Wednesday, March 15, 2006

Spendy Language

Does "spendy" mean anything to you? What do you keep on your "tree lawn"? If you're interested tracking dialects, try this site and add your own voice to the findings. (Click on the English dialect survey button at the top left.) Vaux, a professor of linguistics in the Department of Foreign Languages and Linguistics at the University of Wisconsin in Milwaukee, developed the survey while at Harvard. And yes, Vaux's picture blinks on his web site.

Some time back, a discussion about regionalisms broke out on the ACES discussion board. One of the people weighing in was John Russial , an associate professor at the school of journalism and communication at the University of Oregon.

Here's what John, said back in 2002:
It's always fun to look at specific regionalisms. In Pennsylvania, for example, I remember hearing "soda" east of the Appalachians and "pop" west of the ridges. It's a supermarket "bag" in Philadelphia and "sack" in Pittsburgh. On the more general issue, Is it best to follow local option in usage, or should papers throughout the country strive for more common ground? Does it depend on the situation?

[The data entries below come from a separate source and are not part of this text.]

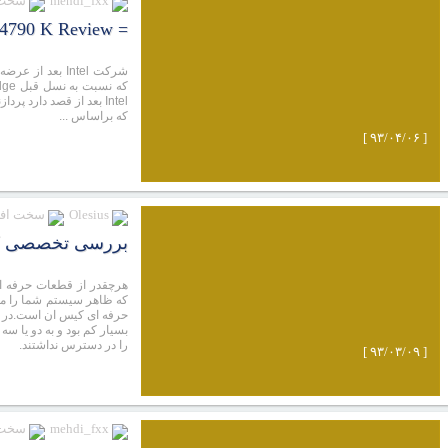
mehdi_fxx
سخت ا
= Intel Corei7 4790 K Review - بررسی پردازنده دره شیطان =
که براساس ...
[ ۹۳/۰۴/۰۶ ]
Olesius
سخت افز
بررسی تخصصی کیس با کیف
هرچقدر از قطعات حرفه ای
که ظاهر سیستم شما را معم
حرفه ای کیس ان است.در گذ
بسیار کم بود و به دو یا س
را در دسترس نداشتند.
[ ۹۳/۰۳/۰۹ ]
mehdi_fxx
سخت ا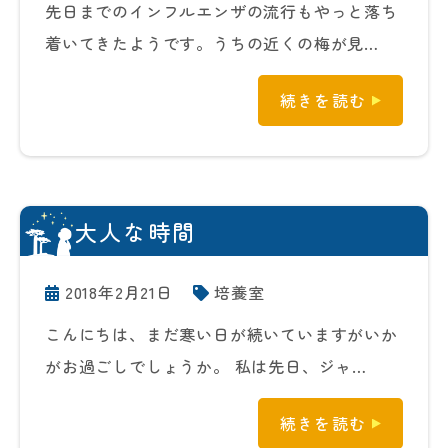
先日までのインフルエンザの流行もやっと落ち
着いてきたようです。うちの近くの梅が見…
続きを読む
大人な時間
2018年2月21日
培養室
こんにちは、まだ寒い日が続いていますがいか
がお過ごしでしょうか。 私は先日、ジャ…
続きを読む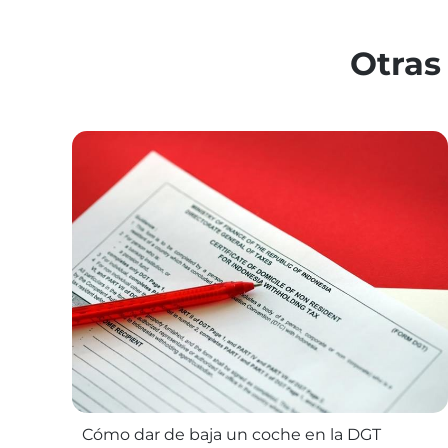
Otras
Cómo dar de baja un coche en la DGT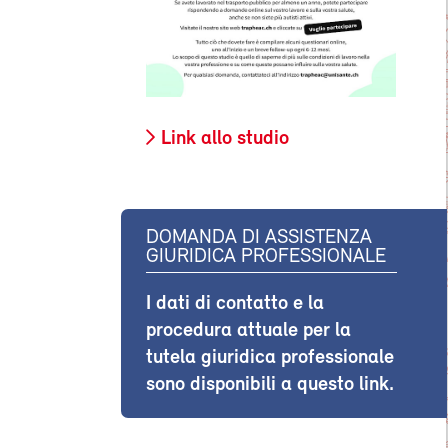
Link allo studio
DOMANDA DI ASSISTENZA
GIURIDICA PROFESSIONALE
I dati di contatto e la
procedura attuale per la
tutela giuridica professionale
sono disponibili a questo link.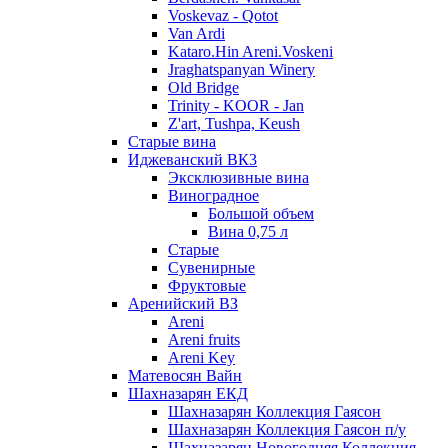
Voskevaz - Qotot
Van Ardi
Kataro.Hin Areni.Voskeni
Jraghatspanyan Winery
Old Bridge
Trinity - KOOR - Jan
Z'art, Tushpa, Keush
Старые вина
Иджеванский ВК3
Эксклюзивные вина
Виноградное
Большой объем
Вина 0,75 л
Старые
Сувенирные
Фруктовые
Аренийский ВЗ
Areni
Areni fruits
Areni Key
Матевосян Вайн
Шахназарян ЕКД
Шахназарян Коллекция Гаясон
Шахназарян Коллекция Гаясон п/у
Шахназарян Новогодняя Коллекция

Many reporters and editors in Oregon, for example, think nothing of using the "word" spendy as a synonym for expensive. It even appears in headlines. It makes me cringe. When I point out to my students that, according to the dictionary, "spendy" is at best a regionalism and that it would never make it through a copy desk in the Northeast, they can't believe it. They've used it all their lives.

This isn't an earthshaking matter, but it is a potentially bigger issue these days, when news Web sites are available nation- and worldwide and when locally written stories find their way through news services into faraway places. I've noticed a related issue on small-market TV news shows, when reporters who have come from someplace else use regionalisms that are not local to a market. There may even be a bit of a credibility issue involved. If you use words uncommon to a region, does it call your credibility into question a little bit? If you freely use regionalisms, does it show that you're a part of your community? Or could it limit your audience in some way? Does it depend on the context of the writing--a local column, say, vs. a straight news story, a story of only regional interest vs. one that might live elsewhere? There's a great deal of local option, and local color, in language throughout the country. Should local media preserve that color?



When I looked up "spendy" at dictionary.com, I got this:
No entry found for spendy.
Did you mean spend?


And, of course, there's the great soda vs. pop debate.